The evidence is indefinite in some respects. It is apparent that he did work even contrary to his doctor's ideas, and evidence that he was incapacitated from carrying on his work does not appear earlier than the last year before his death. Yet his physician testified that his condition was about the same in 1939 as in 1938, so that it does not affirmatively appear that he could not substantially carry on, even as late as 1939. Only after the latter part of 1938, or early in 1939, was he unable to ‘put in full days,‘ and whether that means all or only a part of the time is not clear. The partnership permitted him to draw $5,200, and the corporation even later considered it reasonable. We find ourselves unable to say that he was not reasonably worth that amount, even though he may not have put in very full time, or even not much time, toward the last. He apparently was a valuable man, and his contribution, even despite illness, may have been worthy of his hire. The argument that because of his condition earnings decreased does not seem to be borne out by the record, for, though earnings decreased from about $37,000 for the fiscal year 1937 to about $22,000 in 1938, there is very little to indicate any lessening of Manscoe's efforts or value so early as that time, and though profits then, for 1939, went down to about $19,600, they again rose to about $28,600 for the fiscal year ended April 1940— just at the time when Manscoe, under the evidence, was becoming incapacitated, and shortly before his death. It seems rather clear from all this that Manscoe's physical condition did not greatly affect the profits of the partnership; from which it follows, we think, that his reasonable worth to the partnership was not greatly affected.

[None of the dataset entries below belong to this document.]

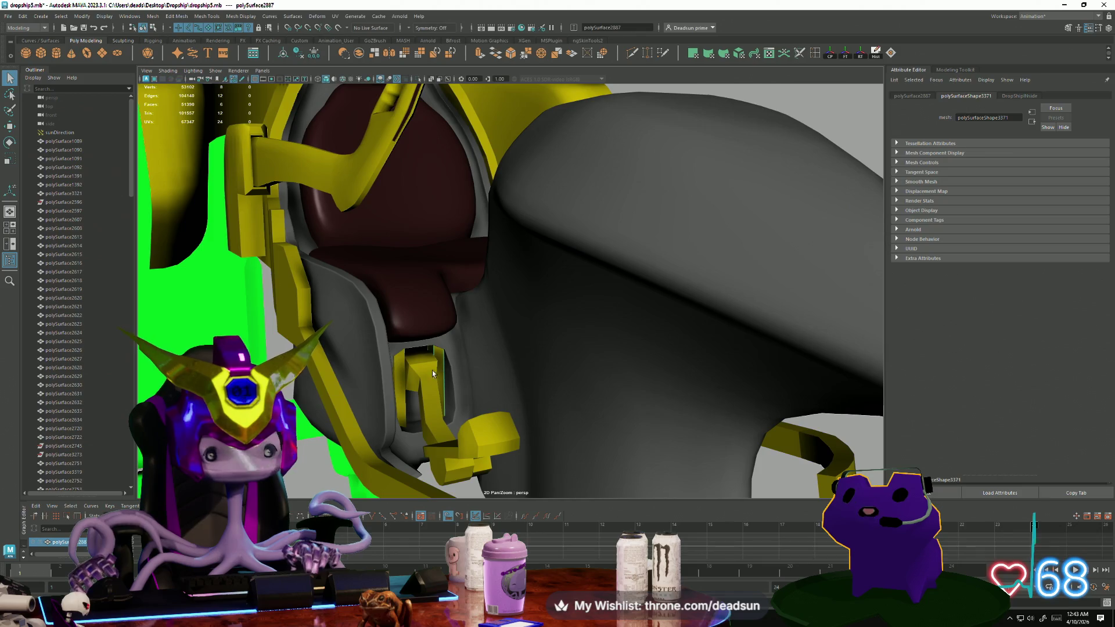
{"action": "left_click", "coordinate": [445, 453]}
{"action": "left_click_drag", "start_coordinate": [445, 453], "coordinate": [457, 389], "text": "alt"}
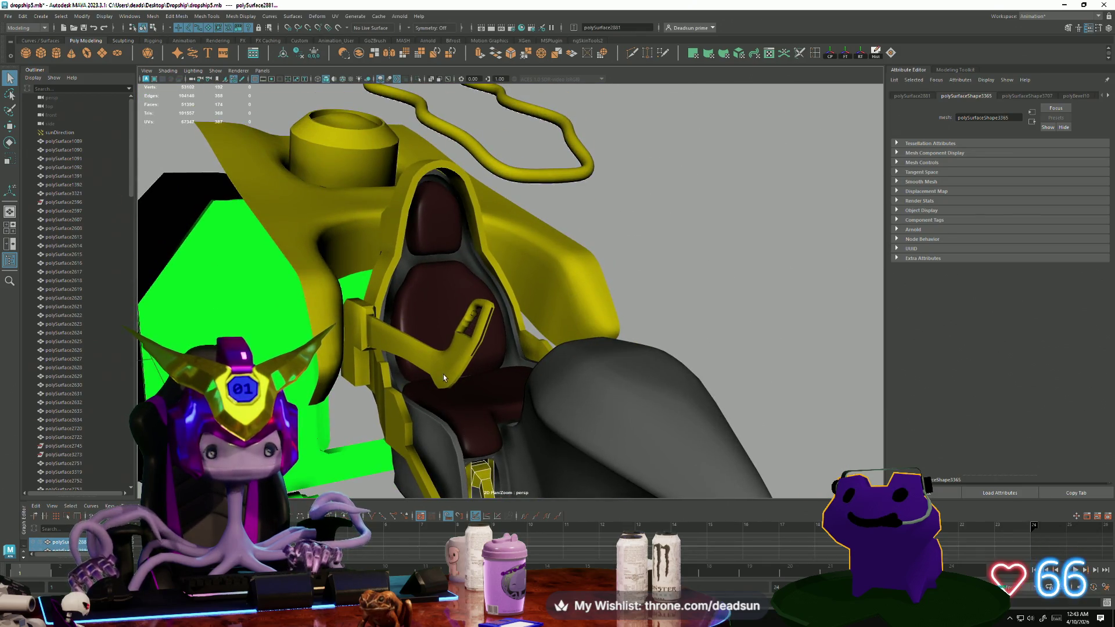
{"action": "mouse_move", "coordinate": [352, 323]}
{"action": "left_mouse_down", "text": "alt"}
{"action": "mouse_move", "coordinate": [431, 403]}
{"action": "mouse_move", "coordinate": [470, 391]}
{"action": "mouse_move", "coordinate": [395, 417]}
{"action": "mouse_move", "coordinate": [493, 341]}
{"action": "mouse_move", "coordinate": [271, 376]}
{"action": "mouse_move", "coordinate": [423, 323]}
{"action": "mouse_move", "coordinate": [392, 304]}
{"action": "mouse_move", "coordinate": [736, 414]}
{"action": "mouse_move", "coordinate": [574, 399]}
{"action": "mouse_move", "coordinate": [459, 407]}
{"action": "mouse_move", "coordinate": [350, 190]}
{"action": "left_mouse_up", "text": "alt"}
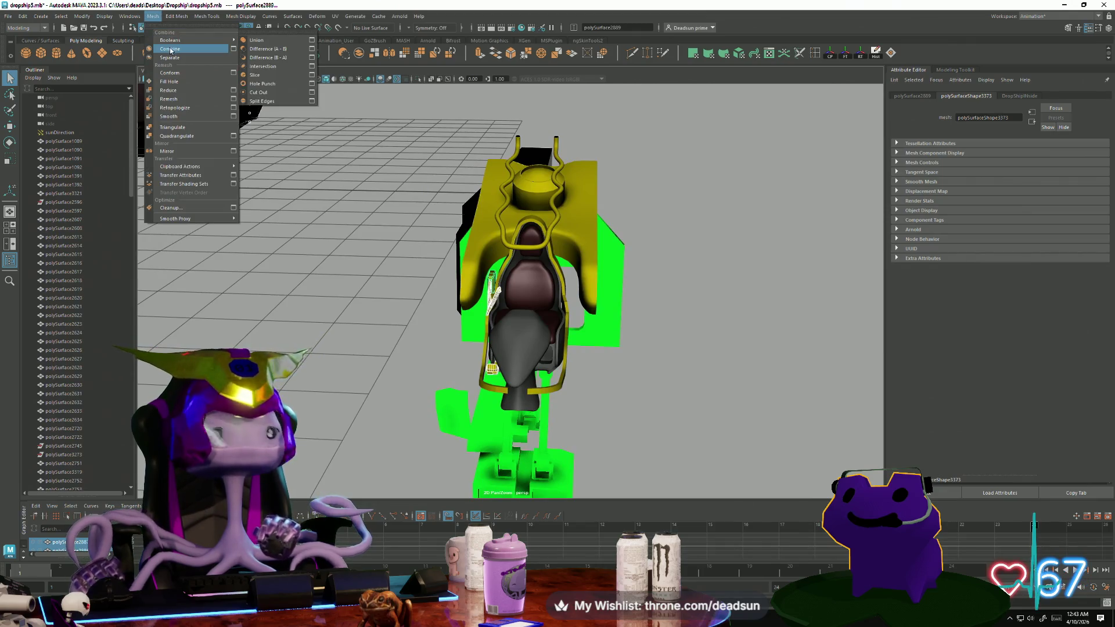
Combine the seat parts into one mesh and mirror it across the world X axis.
{"action": "left_click", "coordinate": [171, 50]}
{"action": "mouse_move", "coordinate": [366, 311]}
{"action": "left_mouse_down", "text": "alt"}
{"action": "mouse_move", "coordinate": [488, 298]}
{"action": "mouse_move", "coordinate": [420, 328]}
{"action": "left_mouse_up", "text": "alt"}
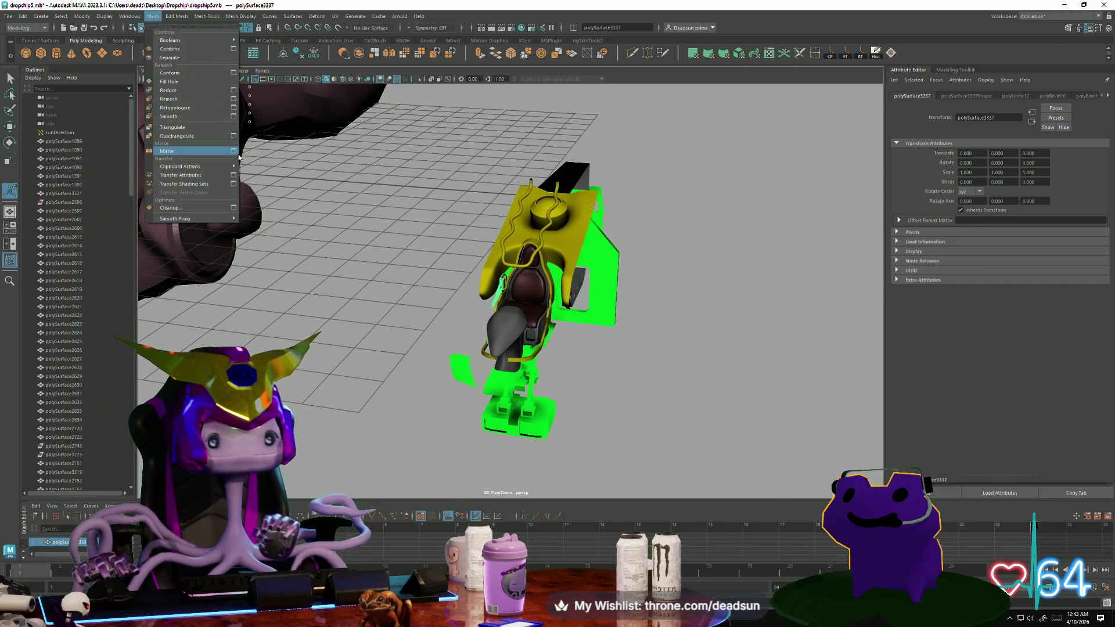
{"action": "left_click", "coordinate": [234, 151]}
{"action": "left_click", "coordinate": [819, 256]}
{"action": "left_click_drag", "start_coordinate": [523, 261], "coordinate": [386, 258], "text": "alt"}
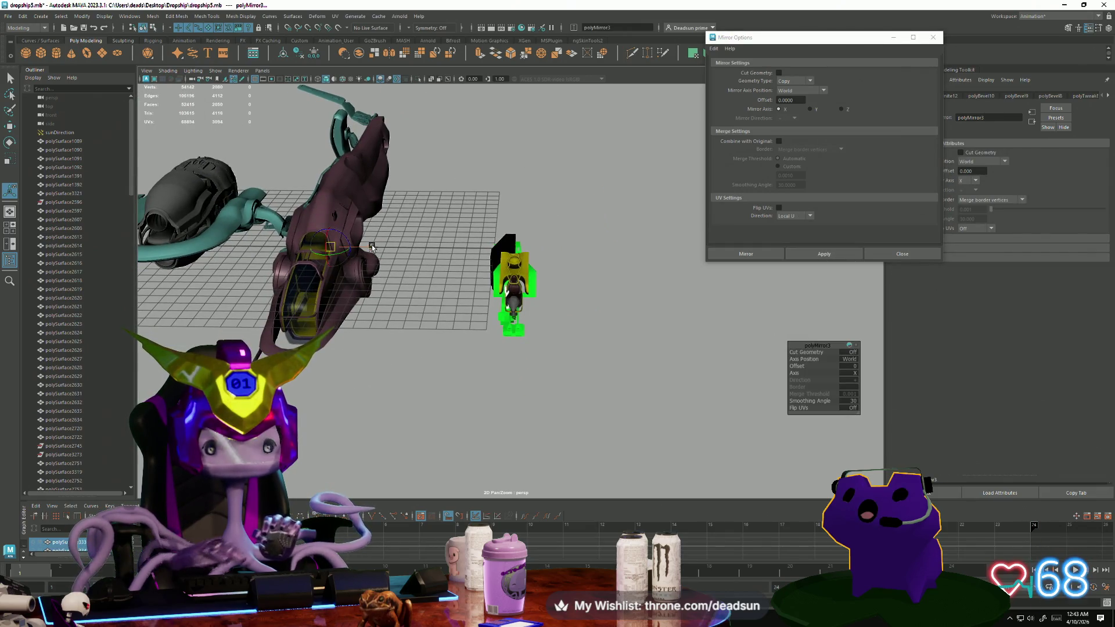
{"action": "left_click_drag", "start_coordinate": [469, 274], "coordinate": [645, 280], "text": "alt"}
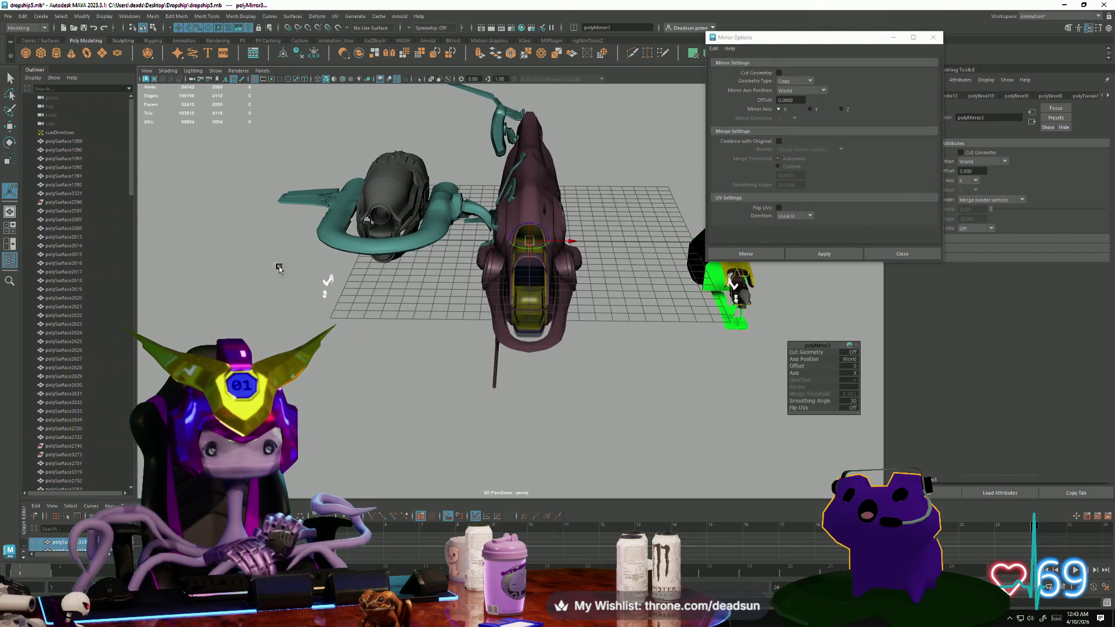
Undo the trial mirror copy and close the Mirror Options window.
{"action": "key", "text": "ctrl+z"}
{"action": "left_click_drag", "start_coordinate": [465, 303], "coordinate": [400, 332], "text": "alt"}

The petitioner points out however, that the salaries used by the Commissioner in computing the excess profits tax credit upon base period income represent a much greater percentage of net profits than did executive salaries in later fiscal years, 1943 and 1944, approximately 39 per cent as against 22 per cent; and the point is not devoid of force. But much of that force is dissipated by the fact that Post was the only executive whose salary is considered for 1943 and 1944, drawing $12,000 and $12,125, respectively (not greatly more than previously paid both Post and Manscoe in the partnership base years), whereas excess profits net income advanced for 1943 to $38,014.50 and for 1944 to $42,940.64. It seems obvious that Post carried on, for a comparatively small advance in salary, instead of the two former executives, so that of course the ratio of executive salary actually paid, to higher earnings, is lower. But we are convinced thereby that the $10,400 compensation paid in the base period years was excessive and not reasonable. The petitioner for about three years after the close of the partnership continued to regard the base period compensation as reasonable, and it changed that view only with prospective change in tax results. We think the Commissioner is not shown to have erred in his determination, and that the compensation paid the partners in the base period was reasonable.

Decision will be entered under Rule 50.